Requirement. Reproduce the following lines verbatim, without any of the pictures.

──────── Information

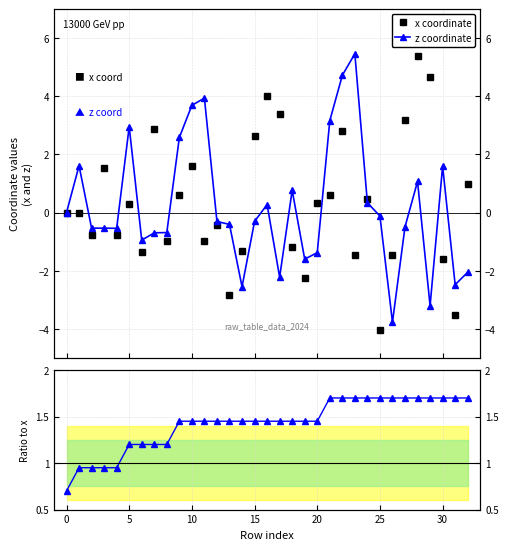

The z coordinate series shows -0.0 at 25. True or false?

False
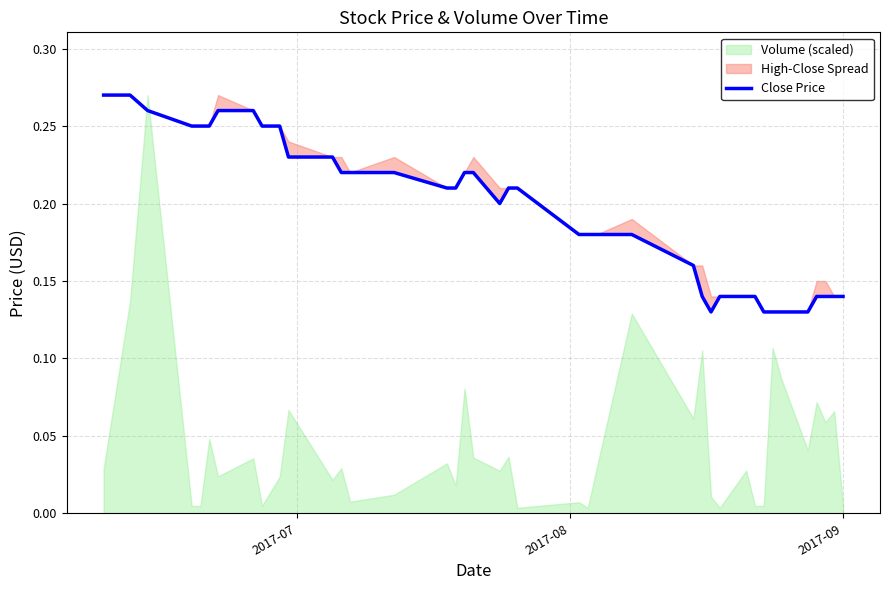

How many points are lower than both their immediate neighbors (excluding endpoints)?

2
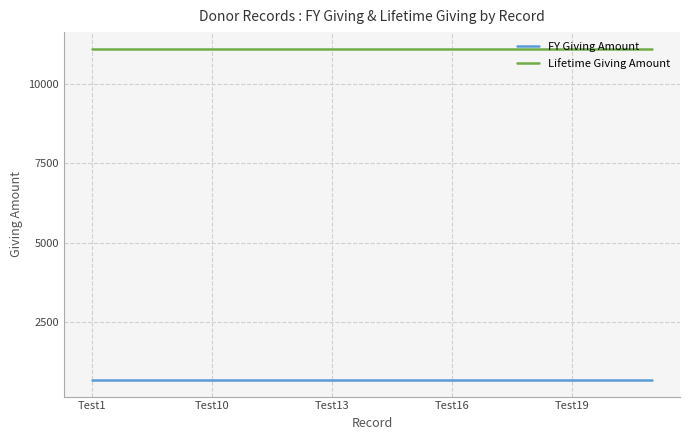

True or false: FY Giving Amount and Lifetime Giving Amount intersect in this chart.

False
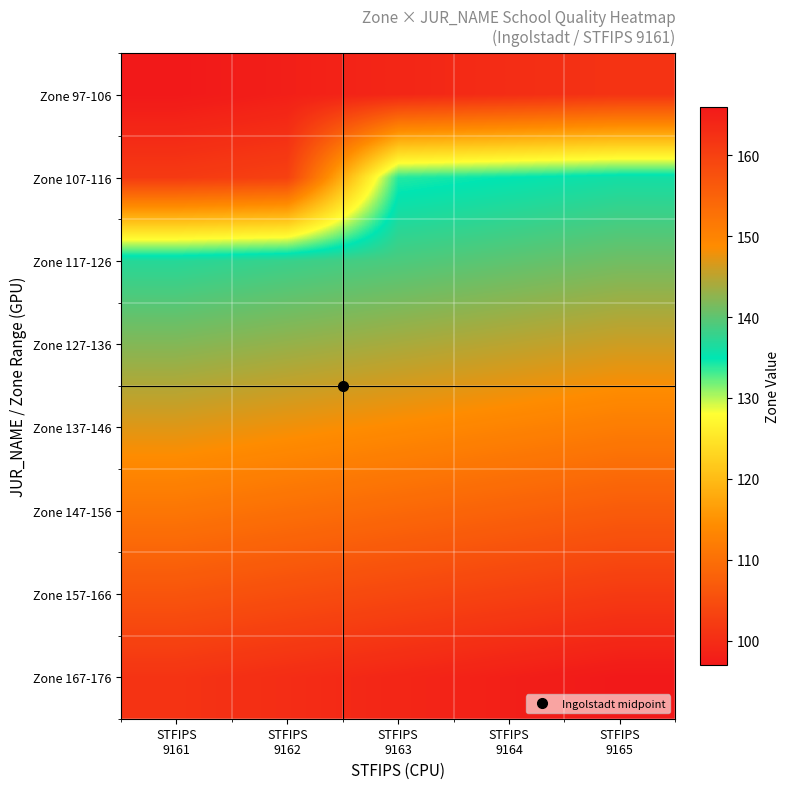

What is the greatest value displayed?

166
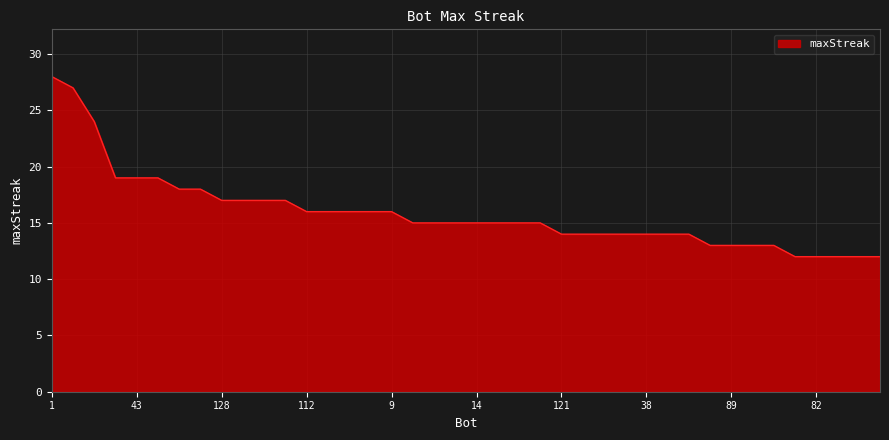

What is the difference between the maximum and minimum values?

16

────────────────

Exercise answer.
The z coordinate series shows -0.0 at 25. True or false?

False

How many points are lower than both their immediate neighbors (excluding endpoints)?

2

True or false: FY Giving Amount and Lifetime Giving Amount intersect in this chart.

False

What is the greatest value displayed?

166

What is the difference between the maximum and minimum values?

16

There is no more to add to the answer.